Madgran77 Sun 18-Apr-21 17:46:38

I beginning to think this is what happens when our children turn into adults ?they will move away find their partners and then live own lives! If lucky will remember us sometimes but don’t count on it??

Well yes, absolutely, if we have "given them wings" they will and should fly the nest, find partners and live their lives. None of which is the same as estrangement.

Amberone Sun 18-Apr-21 17:44:40

I think the Op has done a runner.

timetogo2016 Sun 18-Apr-21 16:51:19

Spot on keepingquiet.

Smileless2012 Sun 18-Apr-21 16:39:05

A good post Madgransmile.

3nanny6 Sun 18-Apr-21 16:10:37

Alexa : sorry to bother you just your post:

The line who are richer/better educated/whiter/more self confident/bigger house etc,

Could you just elaborate what you mean in that line by
whiter !!!!!! what are you referring to I am confused.

Shirlb Sun 18-Apr-21 14:49:00

I beginning to think this is what happens when our children turn into adults ?they will move away find their partners and then live own lives! If lucky will remember us sometimes but don’t count on it??

Madgran77 Sun 18-Apr-21 11:13:58

* I too have a problem with so many stories whose cause is the controlling DIL. I also find it very interesting that it seems to be the DIL (and not SIL) so often when I read stories*

I suppose I could say the same about "so many stories whose cause is the awful MIL who doesn't know how to behave who can't let go, whose behaviour is shocking!" depending on where I am looking!

The point is that on any website where people are posting about estrangement a large number will be posting about the issues they are dealing with from their perspective, maybe looking for advice, empathy, understanding or different views/critical friends to help them sort out the pain they are in. If a website is
specifically focused on parents who have been estranged the stories will be from their perspective .."so many"! If a website is specifically focused on ACs who have estranged the stories will be from their perspective, .."so many!" If it is a general estrangement site like GN, stories will be mixed.

None are a valid "sample" in fact to be able to say so many raised children who are so easily led or so many dils are awful and controlling or so many parents or MILs are awful.

Equally in research on estrangement, yes there are common threads and patterns identified in many cases, not all. That can be research into estrangers who have estranged, as much as into those who have been estranged!

The nuances of every story is different, acknowledged in all good creditable research.

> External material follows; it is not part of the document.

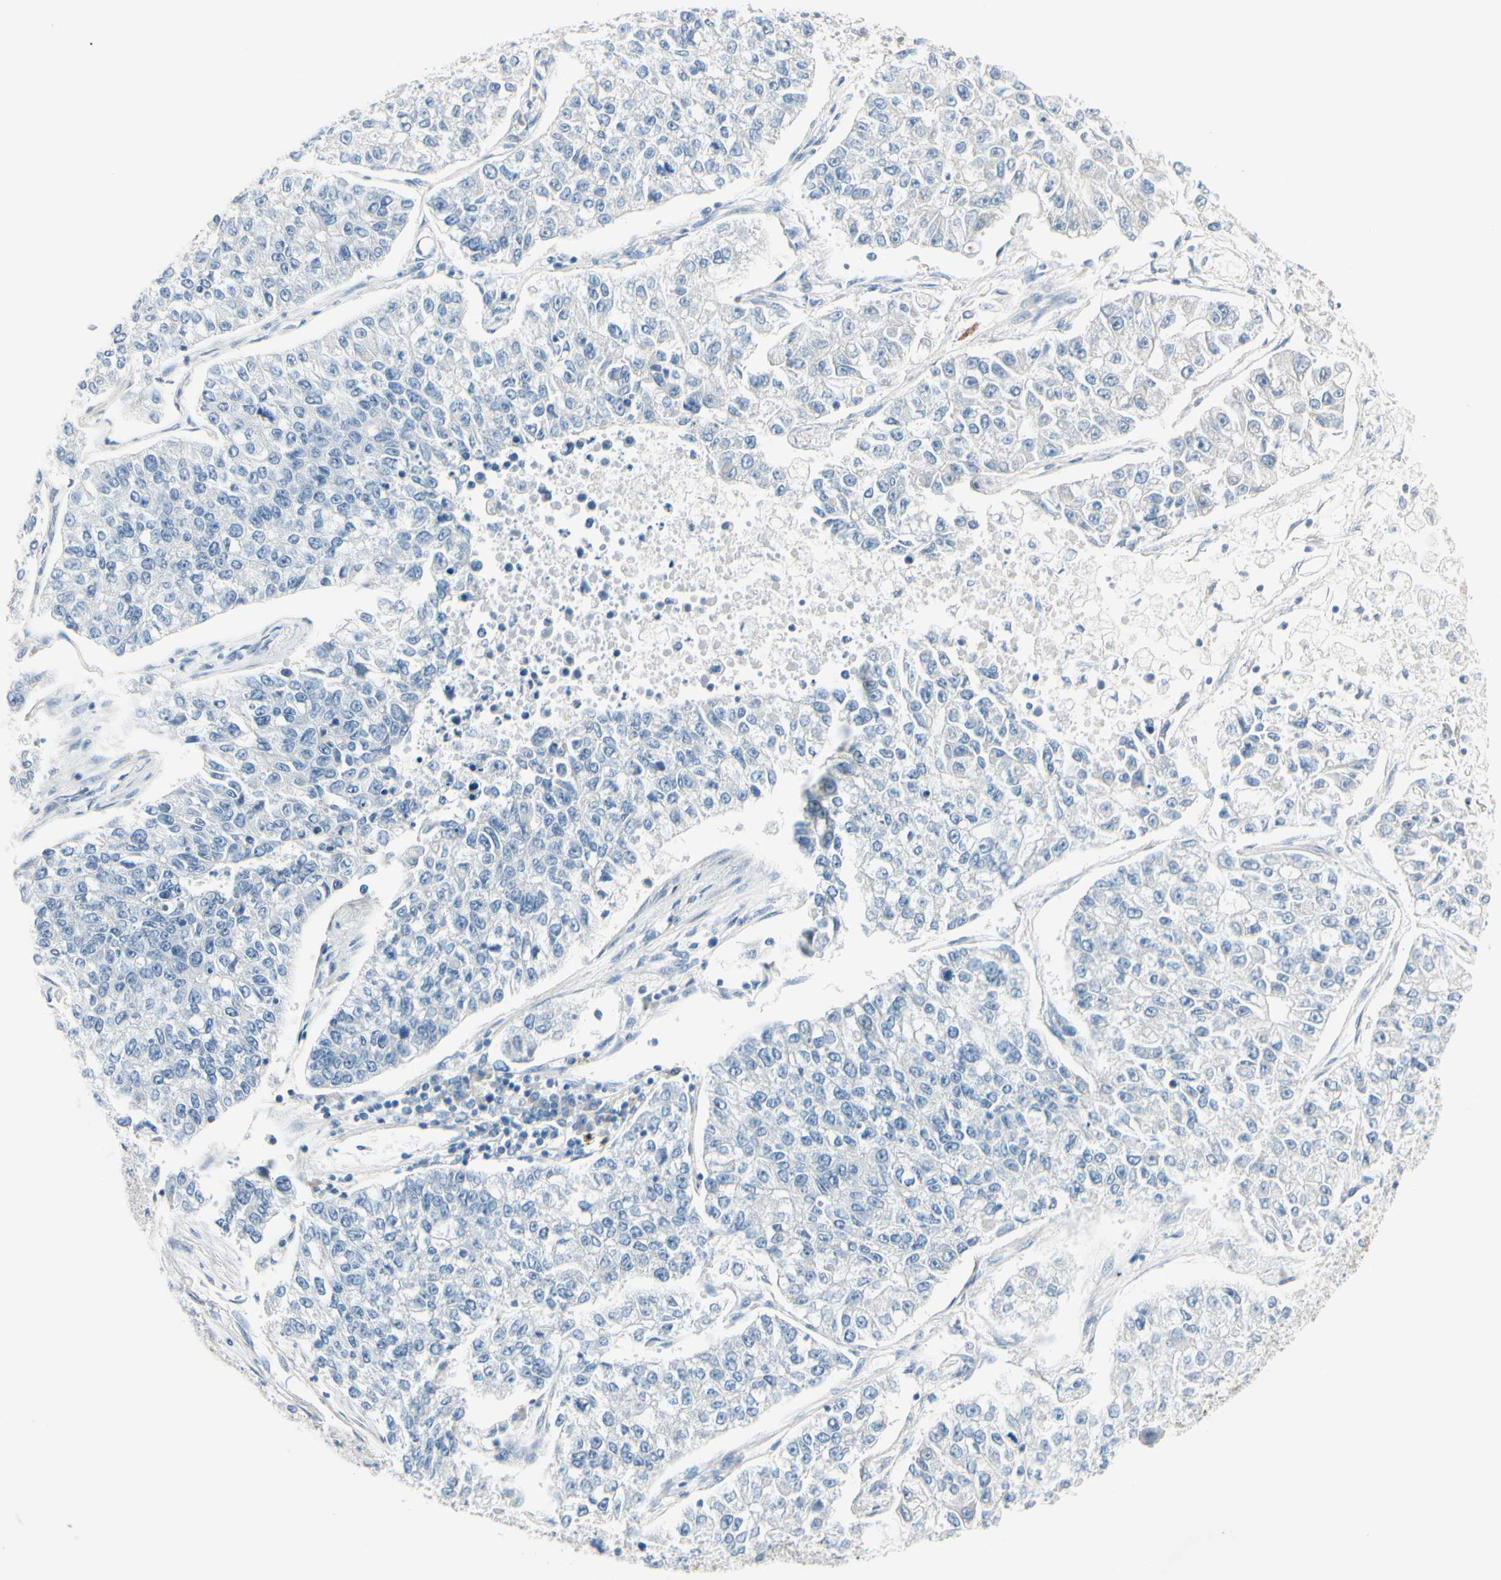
{"staining": {"intensity": "negative", "quantity": "none", "location": "none"}, "tissue": "lung cancer", "cell_type": "Tumor cells", "image_type": "cancer", "snomed": [{"axis": "morphology", "description": "Adenocarcinoma, NOS"}, {"axis": "topography", "description": "Lung"}], "caption": "Lung cancer was stained to show a protein in brown. There is no significant expression in tumor cells. (DAB (3,3'-diaminobenzidine) IHC visualized using brightfield microscopy, high magnification).", "gene": "CDHR5", "patient": {"sex": "male", "age": 49}}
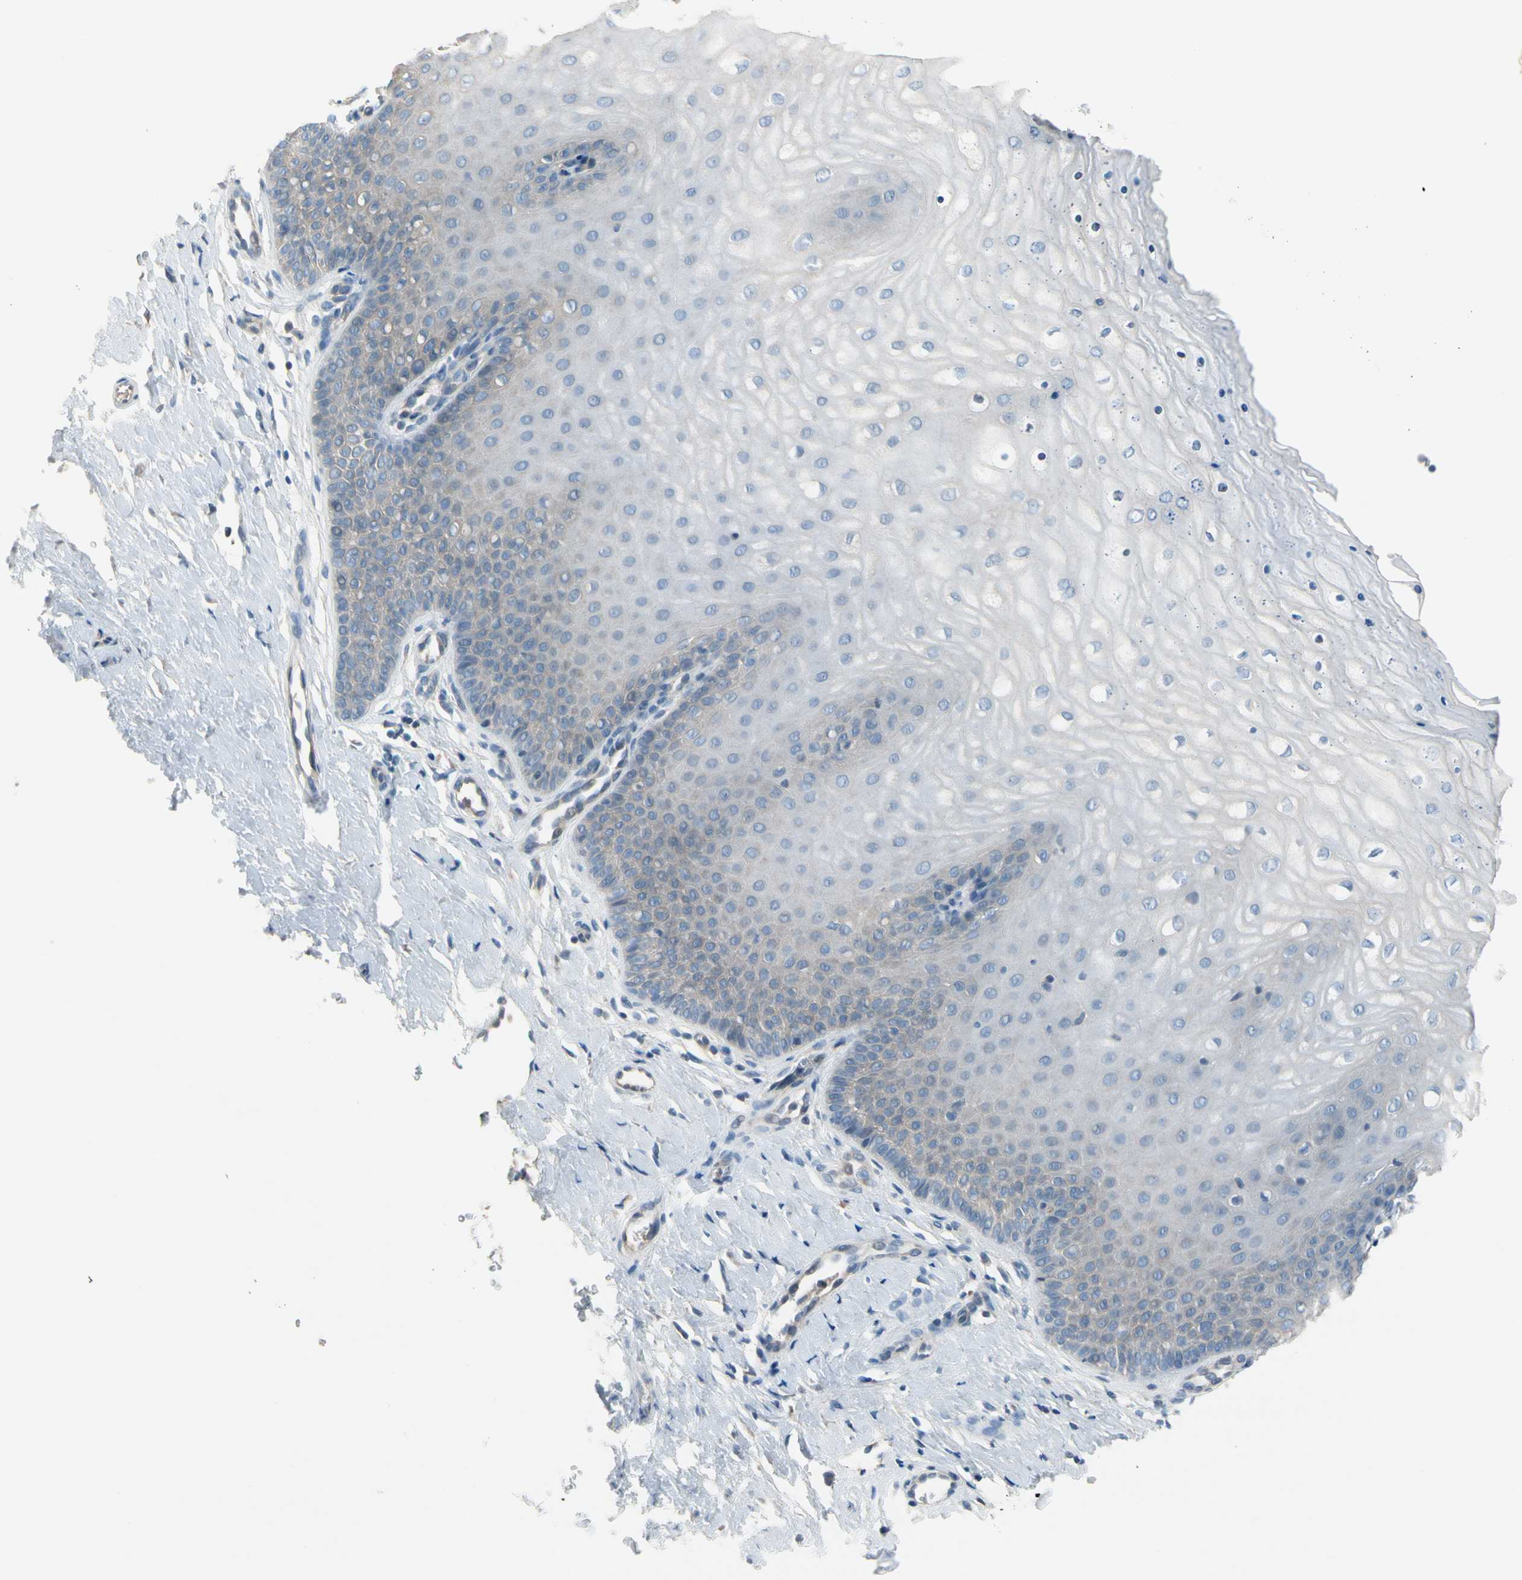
{"staining": {"intensity": "moderate", "quantity": "25%-75%", "location": "cytoplasmic/membranous"}, "tissue": "cervix", "cell_type": "Glandular cells", "image_type": "normal", "snomed": [{"axis": "morphology", "description": "Normal tissue, NOS"}, {"axis": "topography", "description": "Cervix"}], "caption": "Immunohistochemistry micrograph of unremarkable cervix: cervix stained using immunohistochemistry demonstrates medium levels of moderate protein expression localized specifically in the cytoplasmic/membranous of glandular cells, appearing as a cytoplasmic/membranous brown color.", "gene": "CFAP36", "patient": {"sex": "female", "age": 55}}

Smileless2012 Sun 18-Apr-21 09:12:09

Thank you CafeAuLait, there are of course some extremely difficult and unpleasant parents in law out there, as there are unpleasant sons, daughters, and sons and daughters in law.

I don't doubt that what you're saying about your m.i.l. is true, we can only talk about our own experiences. All of our experiences are important and valid when it comes to talking about estrangement, and trying to help someone who finds them themselves in this position.

Thank you Sarnia. I'm glad you didn't "stick it out" and pulled away from an unhappy and unhealthy relationship regardless of how other family members may have judged you, and that it's been the right decision for you.

Sara1954 Sat 17-Apr-21 22:39:34

Being estranged from my mother, I can honestly say it was a decision made entirely by me. No one influenced me, no one coerced me, if anything my husband tried to prevent it.

I’m sure there are instances where a weak man is influenced by a controlling partner, but i think the process of becoming estranged, is quite personal, and quite intense, I can’t imagine too many people drift into it out of lethargy.

Having said that, my heart aches for Smiless, and others, who are genuinely perplexed by their adult children’s behaviour, I know I’m unusual, I know most people stick it out simply because they are family. I’m sure there’s a lot of criticism of me in the wider family, but I don’t really care, I’ve done the right thing for me.

CafeAuLait Sat 17-Apr-21 22:09:27

Smileless2012, I'm very happy to acknowledge that my comments, or anyone's comments here, can't be extrapolated to every situation, such is the variety of circumstances. You at least do give your adult son responsibility for what he has not done in relating to you. I don't wish to add to your pain.

Meanwhile, it remains true that my MIL goes around telling everyone she comes in contact with that her evil DIL has made sure that her son has no contact with his family and friends and that her son would never do such things. The truth is this is 100% her son and herself because he does not make the effort to stay in touch. He's not a child I have to arrange play dates for, so he can manage his own social life. Or not.

freedomfromthepast Sat 17-Apr-21 20:33:25

Nor are you.

By telling certain posters that their viewpoint doesn't belong here, that is exactly what you are doing.

So is it that, here on GN, ONLY EP get to get validated? Because, essentially, that is what you are saying right now.

Smileless2012 Sat 17-Apr-21 20:17:42

Yes I can see that you're not worried about invalidating the experiences of others freedomfromthepast.